Early diagnosis of hereditary angioedema in children: genetic testing should be prioritized.

Abstract

Background: When a member of a family has been diagnosed with hereditary angioedema (HAE) before a child is born, the question of early diagnosis arises. Indeed, the first attacks may occur at birth. Early diagnosis is complicated by biological issues. Due to the immaturity of the complement system, C1 Inhibitor (C1 INH) and C4 levels can be low at birth, generally in the range of 60 to 100% of adult reference values. Like most complement proteins, their levels generally normalize after one year of life. However, this is not always the case, and we report two counter-examples here.

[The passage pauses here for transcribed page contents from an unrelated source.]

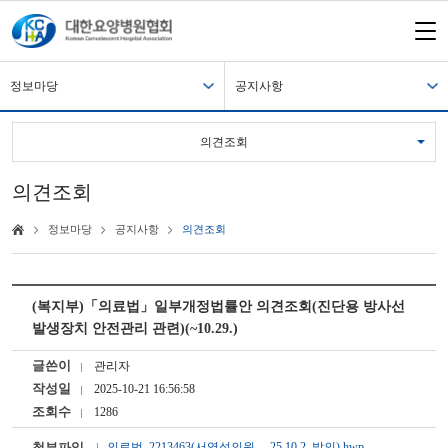
정보마당
공지사항
의견조회
의견조회
정보마당
공지사항
의견조회
(복지부)「의료법」일부개정법률안 의견조회(진단용 방사선
발생장치 안전관리 관련)(~10.29.)
글쓴이
관리자
작성일
2025-10-21 16:56:58
조회수
1286
첨부파일
의료법_2213463(서영석의원， 25.10.2. 발의).hwp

Case presentation: A woman with well-documented HAE due to type II C1 INH deficiency gave birth to two children 4 years apart. Functional C1 INH assays performed at 8 and 7 months of age returned normal C1 INH inhibitory activity. However, a genetic exploration revealed the presence of the mother's pathogenic gene variant in both children. Subsequent monitoring of C1 INH activity at 3 and 4 years of age confirmed a pathological reduction in C1 INH inhibitory activity.

Conclusion: For the early detection of HAE in children, these cases lead us to recommend genetic testing for the index parent's pathological variant rather than reliance on results of C1 INH assays.